After the brief stop for me to get my bearings and for the dog to check out any scat left behind in the middle of the road by a neighboring coyote to mark his territory, we head west. Wheat and big blue stem grass wave to our south and a buffalo grass pasture lies to the north. Pump jacks dot the pastures before us dipping their heads like prehistoric mosquitoes bent on sucking the very marrow from the earth.
Nearly three quarters of a mile up the road, I see the ruins of someone’s dream. Hand-turned porch posts and the neatly spaced trees lining a drive no longer used attest to the care its former inhabitants gave to the home place. Now cattle use the corners of the old house as scratching posts and other creatures have made homes in the recesses and crevasses that time has worn into the structure. I know it would not be difficult to find out who lived here, but I prefer the freedom not knowing gives my imagination when I think about this old farmstead.

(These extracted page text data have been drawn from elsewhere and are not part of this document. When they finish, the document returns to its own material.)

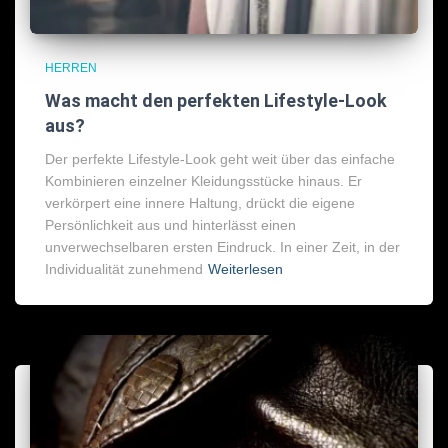
HERREN
Was macht den perfekten Lifestyle-Look
aus?
Der perfekte Lifestyle-Look geht weit über das einfache
Kombinieren einzelner Kleidungsstücke hinaus. Er
verkörpert eine innere Haltung, drückt die eigene
Persönlichkeit aus und hinterlässt einen
unverwechselbaren ersten Eindruck. In einer Zeit, in der
Individualität zunehmend
Weiterlesen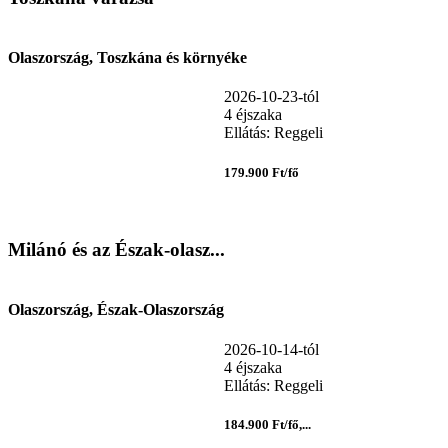
Olaszország, Toszkána és környéke
2026-10-23-tól
4 éjszaka
Ellátás: Reggeli
179.900 Ft/fő
Milánó és az Észak-olasz...
Olaszország, Észak-Olaszország
2026-10-14-tól
4 éjszaka
Ellátás: Reggeli
184.900 Ft/fő,...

Along the way, the dog detects the scents of quail and pheasant that we have heard calling in the cool air. Unlike the older dog, this one finds and follows scent trails, pointing several birds during each walk. She looks back at me as if to say, “What’s up here? I have done my job. Do yours.” No matter how good a dog is, it cannot understand the concept of hunting seasons. It simply follows the dictates of its senses.
Watching her racing through the Walk in Hunting Access, I realize we should have named her Tigger instead of Reebok. Filled with sheer joy, she literally bounces, ears flying and legs drawn up, through the tall grasses. Meadowlarks and grasshopper sparrows scold her for interrupting their morning. For a moment I long to join her, though I cannot imagine the intensity of the scents she enjoys.
Speaking of Tigger, just the other morning a bobcat bounced through the wheat field … in search of dinner I suppose, or maybe the joy of the morning filled it like it fills our little red dog. On an already perfect morning, seeing something so unexpected added a bonus.
Sometimes we find surprises on our walks. Deer, coyote, and skunk tracks are fairly common. They merit a pause and a look, but not much more than that. However, every now and then I spot the trail left behind as some snake crossed the sandy road in search of better grub. On occasion, tiny rodent prints indicate a tiny passerby. This time of year, I sometimes note a tiny set of hoof prints following larger prints, and I know there’s a new fawn nearby.
Something is to be said about getting to know one’s neighbors, whether they be human, beast, bird, or plant. These morning journeys give me the chance to introduce myself and to discover exactly who and what shares this little space I call home. Seeing them through the eyes and noses of two very different dogs provides a vantage point I would miss if I walked alone.